(Collected data)

=== Begin Enclosure ===

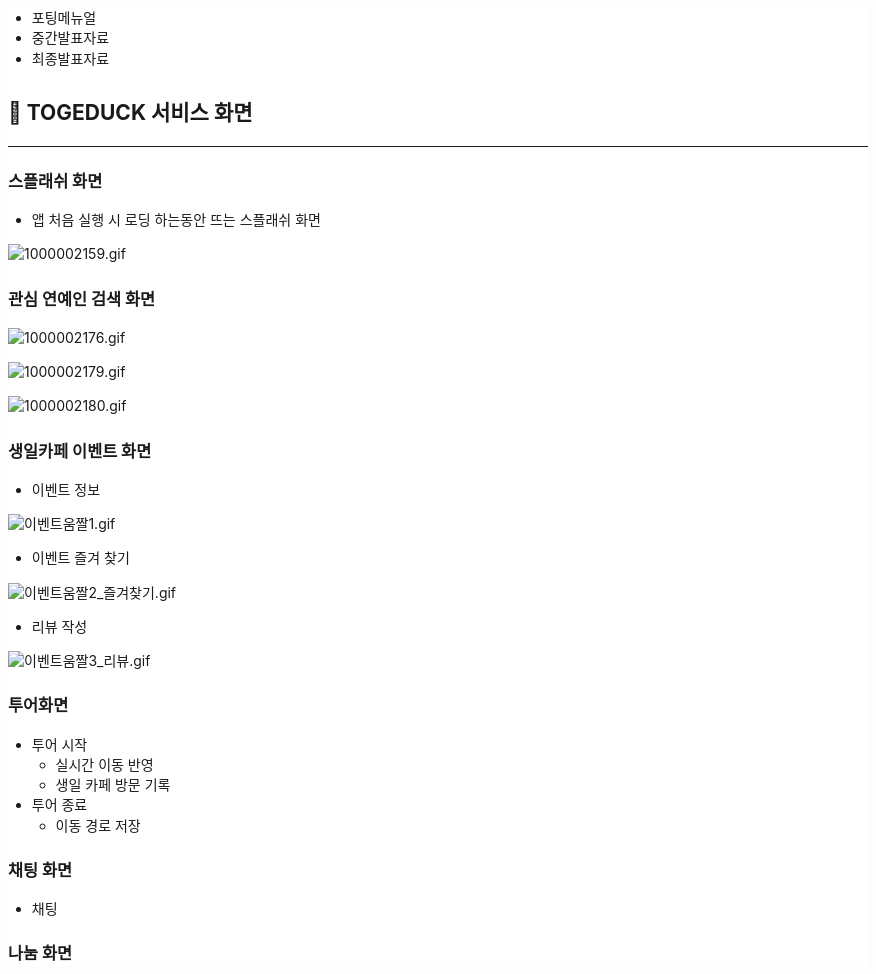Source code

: - 포팅메뉴얼
- 중간발표자료
- 최종발표자료

## 📱 **TOGEDUCK 서비스 화면**

---

### 스플래쉬 화면

- 앱 처음 실행 시 
로딩 하는동안 뜨는 스플래쉬 화면

![1000002159.gif](%E1%84%8B%E1%85%B1%E1%84%8F%E1%85%B5%20997bd17026cf44efba953124e99585ab/1000002159.gif)

### 관심 연예인 검색 화면

![1000002176.gif](%E1%84%8B%E1%85%B1%E1%84%8F%E1%85%B5%20997bd17026cf44efba953124e99585ab/1000002176.gif)

![1000002179.gif](%E1%84%8B%E1%85%B1%E1%84%8F%E1%85%B5%20997bd17026cf44efba953124e99585ab/1000002179.gif)

![1000002180.gif](%E1%84%8B%E1%85%B1%E1%84%8F%E1%85%B5%20997bd17026cf44efba953124e99585ab/1000002180.gif)

### 생일카페 이벤트 화면

- 이벤트 정보
    
    

![이벤트움짤1.gif](%E1%84%8B%E1%85%B1%E1%84%8F%E1%85%B5%20997bd17026cf44efba953124e99585ab/%25EC%259D%25B4%25EB%25B2%25A4%25ED%258A%25B8%25EC%259B%2580%25EC%25A7%25A41.gif)

- 이벤트 즐겨 찾기

![이벤트움짤2_즐겨찾기.gif](%E1%84%8B%E1%85%B1%E1%84%8F%E1%85%B5%20997bd17026cf44efba953124e99585ab/%25EC%259D%25B4%25EB%25B2%25A4%25ED%258A%25B8%25EC%259B%2580%25EC%25A7%25A42_%25EC%25A6%2590%25EA%25B2%25A8%25EC%25B0%25BE%25EA%25B8%25B0.gif)

- 리뷰 작성

![이벤트움짤3_리뷰.gif](%E1%84%8B%E1%85%B1%E1%84%8F%E1%85%B5%20997bd17026cf44efba953124e99585ab/%25EC%259D%25B4%25EB%25B2%25A4%25ED%258A%25B8%25EC%259B%2580%25EC%25A7%25A43_%25EB%25A6%25AC%25EB%25B7%25B0.gif)

### 투어화면

- 투어 시작
    - 실시간 이동 반영
    - 생일 카페 방문 기록
- 투어 종료
    - 이동 경로 저장

### 채팅 화면

- 채팅

### 나눔 화면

=== End Enclosure ===

* _What the task asks_
Please repeat the records above word for word, leaving the pictures out of your answer.

* _Answer box_
Source code

: - 포팅메뉴얼
- 중간발표자료
- 최종발표자료

## 📱 **TOGEDUCK 서비스 화면**

---

### 스플래쉬 화면

- 앱 처음 실행 시 
로딩 하는동안 뜨는 스플래쉬 화면

![1000002159.gif](%E1%84%8B%E1%85%B1%E1%84%8F%E1%85%B5%20997bd17026cf44efba953124e99585ab/1000002159.gif)

### 관심 연예인 검색 화면

![1000002176.gif](%E1%84%8B%E1%85%B1%E1%84%8F%E1%85%B5%20997bd17026cf44efba953124e99585ab/1000002176.gif)

![1000002179.gif](%E1%84%8B%E1%85%B1%E1%84%8F%E1%85%B5%20997bd17026cf44efba953124e99585ab/1000002179.gif)

![1000002180.gif](%E1%84%8B%E1%85%B1%E1%84%8F%E1%85%B5%20997bd17026cf44efba953124e99585ab/1000002180.gif)

### 생일카페 이벤트 화면

- 이벤트 정보
    
    

![이벤트움짤1.gif](%E1%84%8B%E1%85%B1%E1%84%8F%E1%85%B5%20997bd17026cf44efba953124e99585ab/%25EC%259D%25B4%25EB%25B2%25A4%25ED%258A%25B8%25EC%259B%2580%25EC%25A7%25A41.gif)

- 이벤트 즐겨 찾기

![이벤트움짤2_즐겨찾기.gif](%E1%84%8B%E1%85%B1%E1%84%8F%E1%85%B5%20997bd17026cf44efba953124e99585ab/%25EC%259D%25B4%25EB%25B2%25A4%25ED%258A%25B8%25EC%259B%2580%25EC%25A7%25A42_%25EC%25A6%2590%25EA%25B2%25A8%25EC%25B0%25BE%25EA%25B8%25B0.gif)

- 리뷰 작성

![이벤트움짤3_리뷰.gif](%E1%84%8B%E1%85%B1%E1%84%8F%E1%85%B5%20997bd17026cf44efba953124e99585ab/%25EC%259D%25B4%25EB%25B2%25A4%25ED%258A%25B8%25EC%259B%2580%25EC%25A7%25A43_%25EB%25A6%25AC%25EB%25B7%25B0.gif)

### 투어화면

- 투어 시작
    - 실시간 이동 반영
    - 생일 카페 방문 기록
- 투어 종료
    - 이동 경로 저장

### 채팅 화면

- 채팅

### 나눔 화면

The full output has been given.